##### DATA #####

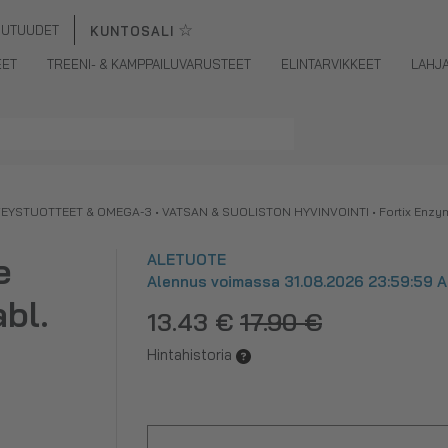
☆
UUTUUDET
KUNTOSALI
EET
TREENI- & KAMPPAILUVARUSTEET
ELINTARVIKKEET
LAHJ
VEYSTUOTTEET & OMEGA-3
•
VATSAN & SUOLISTON HYVINVOINTI
•
Fortix Enzy
e
ALETUOTE
Alennus voimassa 31.08.2026 23:59:59 As
bl.
13.43 €
17.90 €
Hintahistoria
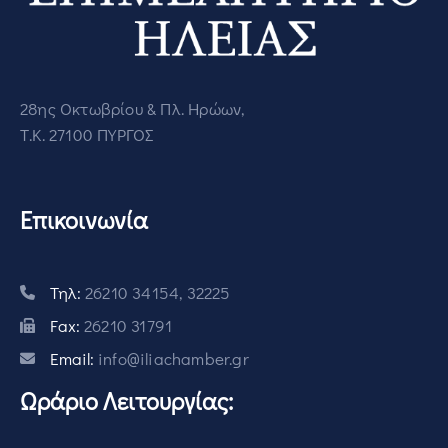
28ης Οκτωβρίου & Πλ. Ηρώων,
Τ.Κ. 27100 ΠΥΡΓΟΣ
Επικοινωνία
Τηλ:
26210 34154, 32225
Fax:
26210 31791
Email:
info@iliachamber.gr
Ωράριο Λειτουργίας:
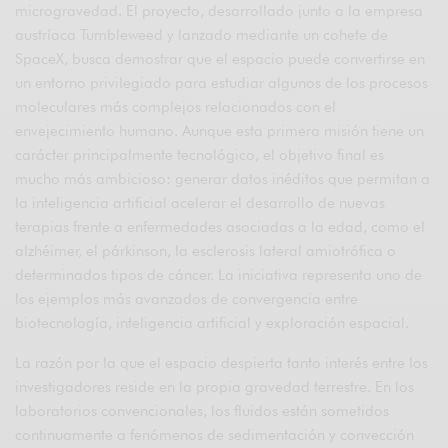
microgravedad. El proyecto, desarrollado junto a la empresa
austríaca Tumbleweed y lanzado mediante un cohete de
SpaceX, busca demostrar que el espacio puede convertirse en
un entorno privilegiado para estudiar algunos de los procesos
moleculares más complejos relacionados con el
envejecimiento humano. Aunque esta primera misión tiene un
carácter principalmente tecnológico, el objetivo final es
mucho más ambicioso: generar datos inéditos que permitan a
la inteligencia artificial acelerar el desarrollo de nuevas
terapias frente a enfermedades asociadas a la edad, como el
alzhéimer, el párkinson, la esclerosis lateral amiotrófica o
determinados tipos de cáncer. La iniciativa representa uno de
los ejemplos más avanzados de convergencia entre
biotecnología, inteligencia artificial y exploración espacial.
La razón por la que el espacio despierta tanto interés entre los
investigadores reside en la propia gravedad terrestre. En los
laboratorios convencionales, los fluidos están sometidos
continuamente a fenómenos de sedimentación y convección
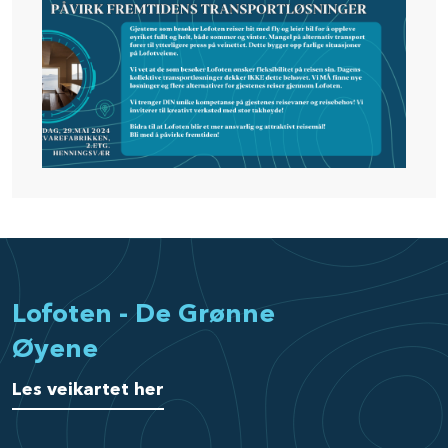
Lofoten - De Grønne
Øyene
Les veikartet her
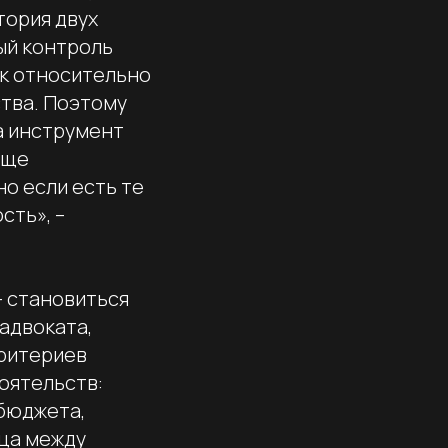
тория двух
ый контроль
ак относительно
ства. Поэтому
а инструмент
аще
о если есть те
сть», –
– становиться
адвоката,
критериев
оятельств:
 бюджета,
ица между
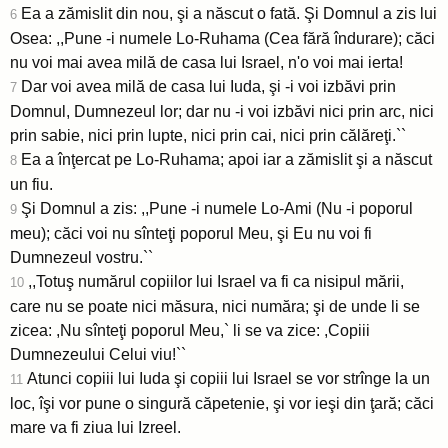
Ea a zămislit din nou, şi a născut o fată. Şi Domnul a zis lui
6
Osea: ,,Pune -i numele Lo-Ruhama (Cea fără îndurare); căci
nu voi mai avea milă de casa lui Israel, n'o voi mai ierta!
Dar voi avea milă de casa lui Iuda, şi -i voi izbăvi prin
7
Domnul, Dumnezeul lor; dar nu -i voi izbăvi nici prin arc, nici
prin sabie, nici prin lupte, nici prin cai, nici prin călăreţi.``
Ea a înţercat pe Lo-Ruhama; apoi iar a zămislit şi a născut
8
un fiu.
Şi Domnul a zis: ,,Pune -i numele Lo-Ami (Nu -i poporul
9
meu); căci voi nu sînteţi poporul Meu, şi Eu nu voi fi
Dumnezeul vostru.``
,,Totuş numărul copiilor lui Israel va fi ca nisipul mării,
10
care nu se poate nici măsura, nici număra; şi de unde li se
zicea: ,Nu sînteţi poporul Meu,` li se va zice: ,Copiii
Dumnezeului Celui viu!``
Atunci copiii lui Iuda şi copiii lui Israel se vor strînge la un
11
loc, îşi vor pune o singură căpetenie, şi vor ieşi din ţară; căci
mare va fi ziua lui Izreel.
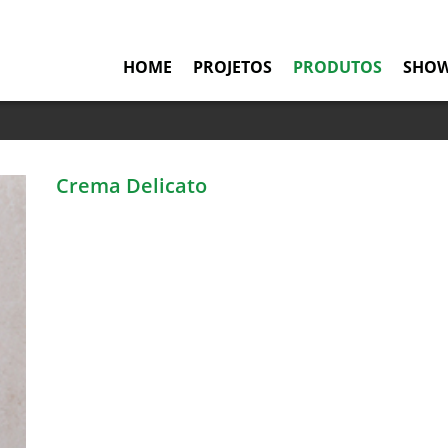
HOME
PROJETOS
PRODUTOS
SHO
Crema Delicato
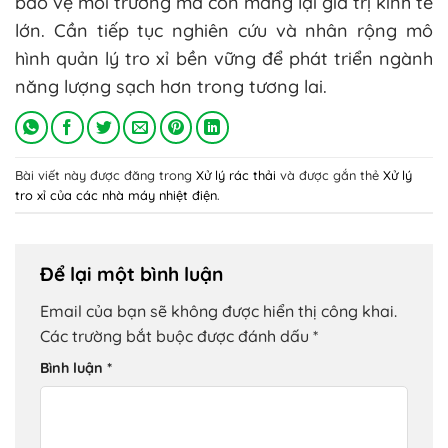
bảo vệ môi trường mà còn mang lại giá trị kinh tế
lớn. Cần tiếp tục nghiên cứu và nhân rộng mô
hình quản lý tro xỉ bền vững để phát triển ngành
năng lượng sạch hơn trong tương lai.
Bài viết này được đăng trong
Xử lý rác thải
và được gắn thẻ
Xử lý
tro xỉ của các nhà máy nhiệt điện
.
Để lại một bình luận
Email của bạn sẽ không được hiển thị công khai.
Các trường bắt buộc được đánh dấu
*
Bình luận
*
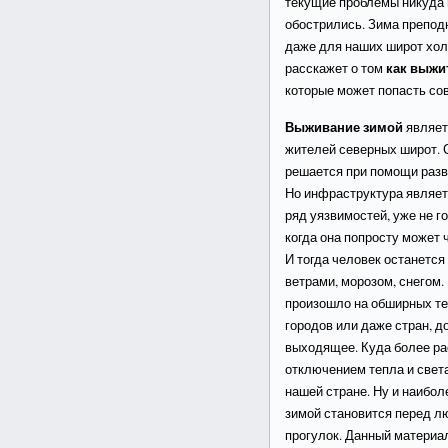
текущие проблемы никуда 
обострились. Зима препо
даже для наших широт холо
как выжи
расскажет о том
которые может попасть со
Выживание зимой
являет
жителей северных широт. 
решается при помощи раз
Но инфраструктура являет
ряд уязвимостей, уже не г
когда она попросту может 
И тогда человек останется
ветрами, морозом, снегом. 
произошло на обширных те
городов или даже стран, д
выходящее. Куда более р
отключением тепла и света
нашей стране. Ну и наибол
зимой становится перед л
прогулок. Данный материал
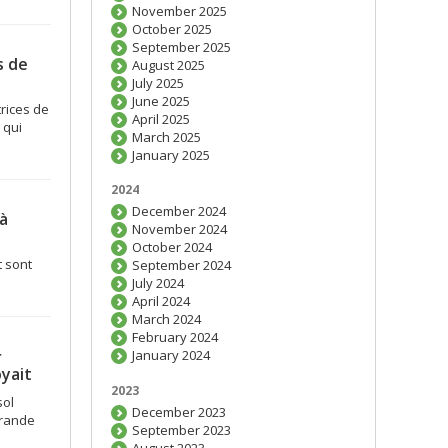
November 2025
October 2025
September 2025
s de
August 2025
July 2025
June 2025
rices de
April 2025
 qui
March 2025
January 2025
2024
December 2024
à
November 2024
October 2024
t sont
September 2024
July 2024
April 2024
March 2024
February 2024
r
January 2024
oyait
2023
sol
December 2023
grande
September 2023
August 2023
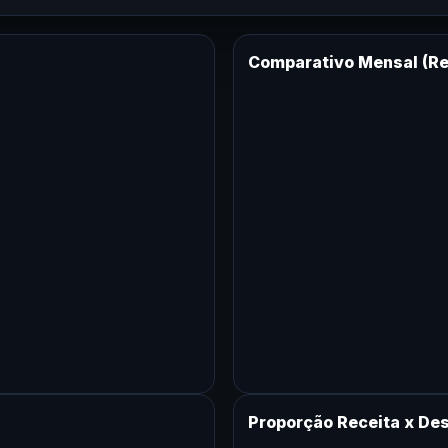
Comparativo Mensal (Re
Proporção Receita x De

#####

Turn the material from the line with "Lofoten - De Grønne" to the line with "прогулок. Данный материал", both included, into a numbered list. Skip blank lines and leave out the picture markers.

1. Lofoten - De Grønne
2. Øyene
3. Les veikartet her
4. тория двух
5. ый контроль
6. ак относительно
7. ства. Поэтому
8. а инструмент
9. аще
10. о если есть те
11. сть», –
12. – становиться
13. адвоката,
14. критериев
15. оятельств:
16.  бюджета,
17. ица между
18. Ea a zămislit din nou, şi a născut o fată. Şi Domnul a zis lui
19. 6
20. Osea: ,,Pune -i numele Lo-Ruhama (Cea fără îndurare); căci
21. nu voi mai avea milă de casa lui Israel, n'o voi mai ierta!
22. Dar voi avea milă de casa lui Iuda, şi -i voi izbăvi prin
23. 7
24. Domnul, Dumnezeul lor; dar nu -i voi izbăvi nici prin arc, nici
25. prin sabie, nici prin lupte, nici prin cai, nici prin călăreţi.``
26. Ea a înţercat pe Lo-Ruhama; apoi iar a zămislit şi a născut
27. 8
28. un fiu.
29. Şi Domnul a zis: ,,Pune -i numele Lo-Ami (Nu -i poporul
30. 9
31. meu); căci voi nu sînteţi poporul Meu, şi Eu nu voi fi
32. Dumnezeul vostru.``
33. ,,Totuş numărul copiilor lui Israel va fi ca nisipul mării,
34. 10
35. care nu se poate nici măsura, nici număra; şi de unde li se
36. zicea: ,Nu sînteţi poporul Meu,` li se va zice: ,Copiii
37. Dumnezeului Celui viu!``
38. Atunci copiii lui Iuda şi copiii lui Israel se vor strînge la un
39. 11
40. loc, îşi vor pune o singură căpetenie, şi vor ieşi din ţară; căci
41. mare va fi ziua lui Izreel.
42. HOME
43. PROJETOS
44. PRODUTOS
45. SHO
46. Crema Delicato
47. bảo vệ môi trường mà còn mang lại giá trị kinh tế
48. lớn. Cần tiếp tục nghiên cứu và nhân rộng mô
49. hình quản lý tro xỉ bền vững để phát triển ngành
50. năng lượng sạch hơn trong tương lai.
51. Bài viết này được đăng trong
52. Xử lý rác thải
53. và được gắn thẻ
54. Xử lý
55. tro xỉ của các nhà máy nhiệt điện
56. .
57. Để lại một bình luận
58. Email của bạn sẽ không được hiển thị công khai.
59. Các trường bắt buộc được đánh dấu
60. *
61. Bình luận
62. *
63. текущие проблемы никуда 
64. обострились. Зима препо
65. даже для наших широт холо
66. как выжи
67. расскажет о том
68. которые может попасть со
69. Выживание зимой
70. являет
71. жителей северных широт. 
72. решается при помощи раз
73. Но инфраструктура являет
74. ряд уязвимостей, уже не г
75. когда она попросту может 
76. И тогда человек останется
77. ветрами, морозом, снегом. 
78. произошло на обширных те
79. городов или даже стран, д
80. выходящее. Куда более р
81. отключением тепла и света
82. нашей стране. Ну и наибол
83. зимой становится перед л
84. прогулок. Данный материал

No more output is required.